Переселенческий поток захватил не только скандинавов, но и норманские древности. Переселенцы, соприкасаясь со скандинавской культурой в самой Скандинавии, несомненно, заимствовали и переработали какие-то ее элементы, создав еще на подступах к Руси своеобразную культуру, отличающейся эклектичностью и гибридизацией различных по происхождению элементов (южнобалтийских и скандинавских), привнеся ее затем в русские пределы. Тому, несомненно, способствовали и смешанные браки (хотя и редкие), о чем говорит антропологический тип населения в Шестовицах, не встречающийся в других местах Руси. Нельзя забывать и общие моменты, присущие жителям Южной Балтики (славянам и ассимилированным ими народам) и населению Скандинавии, что проявлялось в общих чертах, например, погребального обряда. Подобное не удивительно, ибо «племена германское и славянское, — говорил С. М. Соловьев, — чем ближе к языческой древности, тем сходнее между собою в понятиях религиозных, нравах, обычаях»[1577]

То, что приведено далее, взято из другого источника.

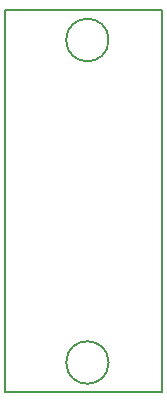
<source format=gm1>
G04 #@! TF.FileFunction,Profile,NP*
%FSLAX46Y46*%
G04 Gerber Fmt 4.6, Leading zero omitted, Abs format (unit mm)*
G04 Created by KiCad (PCBNEW 4.0.4-stable) date 09/17/17 12:52:23*
%MOMM*%
%LPD*%
G01*
G04 APERTURE LIST*
%ADD10C,0.100000*%
%ADD11C,0.150000*%
G04 APERTURE END LIST*
D10*
D11*
X146685000Y-134620000D02*
X146685000Y-133985000D01*
X160020000Y-134620000D02*
X146685000Y-134620000D01*
X146685000Y-102235000D02*
X146685000Y-133985000D01*
X160020000Y-102235000D02*
X146685000Y-102235000D01*
X155466051Y-104775000D02*
G75*
G03X155466051Y-104775000I-1796051J0D01*
G01*
X160020000Y-102870000D02*
X160020000Y-102235000D01*
X155466051Y-132080000D02*
G75*
G03X155466051Y-132080000I-1796051J0D01*
G01*
X160020000Y-102870000D02*
X160020000Y-134620000D01*
M02*

</source>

. Так, в середине XI в. в земле лютичей жило племя, свидетельствуют западноевропейские источники, поклонявшееся Водану, Тору и Фрейе[1578]. В науке подчеркивается, что факт заимствования германцами образа Водана-Одина и Донара-Тора из кельтского пантеона «является общепризнанным»[1579].В силу названных фактов довольно сомнительно толковать погребения, где наличествуют железные гривны с молоточками Тора, исключительно как только скандинавские[1580]
. Правоту этих слов подтверждает С. И. Кочкуркина, констатировавшая в 1970 г., что такие ритуальные вещи как железные гривны с молоточками Тора «должны сопровождать скандинавские погребения, но железные гривны в приладожских курганах за исключением двух экземпляров, найденных в мужских захоронениях, принадлежали местному населению»[1581]. К тому же, указывается в литературе, эти гривны встречаются «не на всей территории Скандинавии»[1582]. Также весьма сомнительно однозначно выдавать погребения староладожского Плакуна за скандинавские (большинство которых археологи-норманисты связывают со шведами, якобы появившимися в Ладоге около 860 г.[1583], т. е. старательно пытаются наполнить соответствующим содержанием известия ПВЛ под 859 и 862 гг.). Во-первых, констатирует А. Стальсберг, ладейные заклепки из Плакуна «ближе к балтийской и славянской, нежели скандинавской традиции»[1584], хотя, конечно, уж в Ладогу-то норманны должны были бы прибыть на своих судах. Во-вторых, в этих захоронениях представлены сосуды южнобалтийского типа[1585], а в одном из них обнаружены обломки двух фризских кувшинов[1586]. В-третьих, на их связь с Южной Балтикой указывает и погребение в камере с гробовищем, имеющем, подчеркивает К. А. Михайлов, «прямые и многочисленные» аналогии в памятниках Дании и Шлезвиг-Голштейн (конец IX — конец X в.), которые, в свою очередь, близки по своей конструкции к захоронениям германцев VІ-VІІІ веков. Вполне естественен и вывод ученого, что погребенный прибыл из Южной Ютландии[1587]. Впрочем, как и те, следует добавить, кто провожал его в последний путь (О. И. Давидан, основываясь на находках в ранних слоях Ладоги фризских гребенок или, как она их еще квалифицирует, западнославянских, говорит о присутствии среди ее жителей фризских купцов и ремесленников[1588]). Само возникновение могильника Михайлов отнес, в отличие от своих коллег, к более позднему времени: началу X в., также указав на тот факт, что в нем, при наличии женских погребений, практически отсутствуют скандинавские украшения[1589].